The vote at the European Parliament concerning proposed changes to the Renewable Energy Directive (RED) and the Fuel Quality Directive (FQD) was taken on 11 September.

The use of crop-based biofuels for land transportation has been capped at 6% of the total 10% aimed for by 2020 and MEPs also agreed to pass a 2.5% share from second generation biofuels. The final figure of 6% is marginally higher than the 5.5% cap mentioned during the lead up to this vote.

Plans to measure emissions via indirect land use change from 2020 onwards, which may not sit well with many ‘green campaigners’, was also put into effect.

European renewable ethanol industry association ePure believes that a number of the decisions made by MEPs will discourage the ambition of greening Europe’s transport system however.
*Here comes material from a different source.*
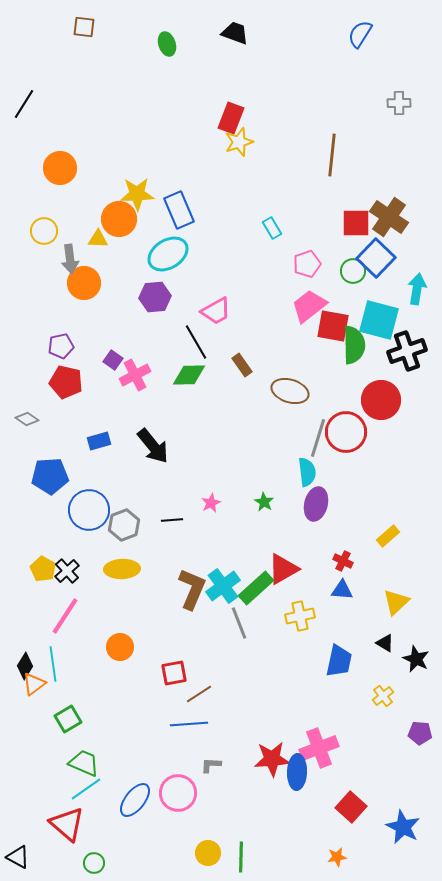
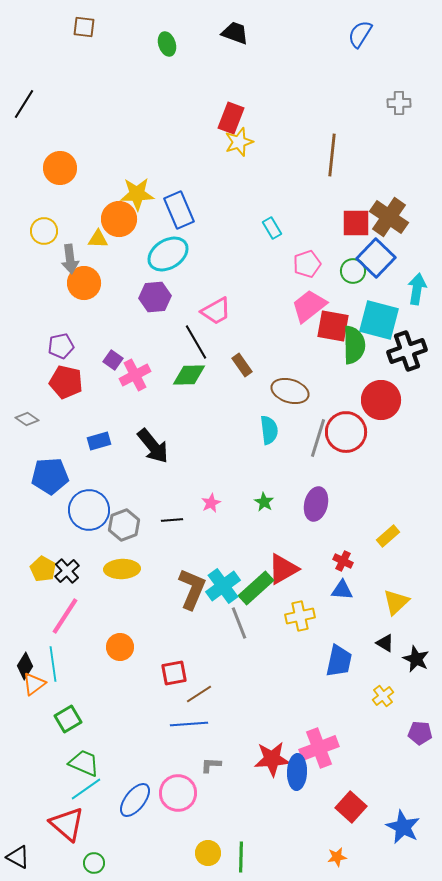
cyan semicircle at (307, 472): moved 38 px left, 42 px up
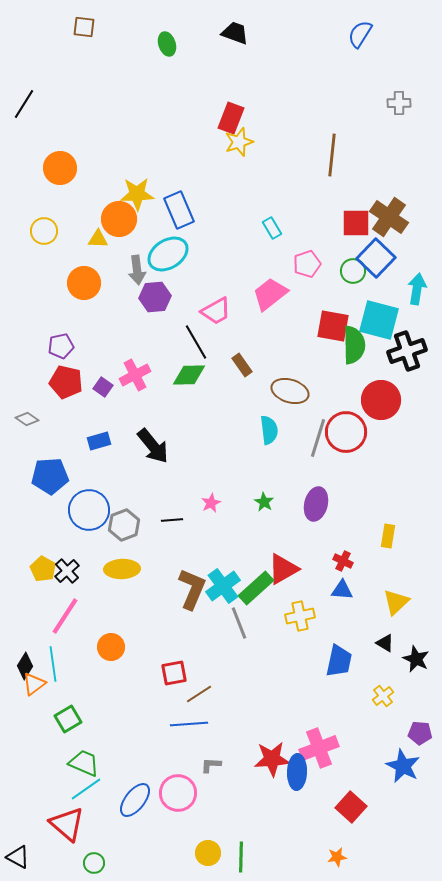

‘It is disappointing to see that the European Parliament has decided to significantly reduce the market for conventional biofuels in Europe,’ says ePure secretary general Rob Vierhout.  ‘At a time when we need to boost our economy it is difficult to see why MEPs agree to curtail jobs and investment in a sector that helps Europe to grow the production of clean and sustainable fuels.’  

The inclusion of a separate target for ethanol in petrol was welcomed by ePure however and Vierhout outlined its position on the outcome of the vote in relation to multiple counting.

‘Multiple counting does not give member states an incentive to invest or develop advanced biofuels; more fossil fuel use will be the result. The benefit is symbolic,’ he adds. ‘We are disappointed with the decision to keep ILUC factors as part of the European approach to biofuels too. It is premature to ask for accounting post 2020 knowing that the science will only be reviewed in 2016.’

Poverty fighting organisation ActionAid called the decision a ‘kick in the teeth for the world’s poor’.

‘This vote is a great disappointment for the millions of people facing hunger because of land grabs and rising fuel prices,’ says Nuria Molina, director of policy and campaigns at ActionAid. ‘MEPs from across Europe turned their backs on the world’s poor, as well as their own constituents, by continuing to encourage food being used for fuel.’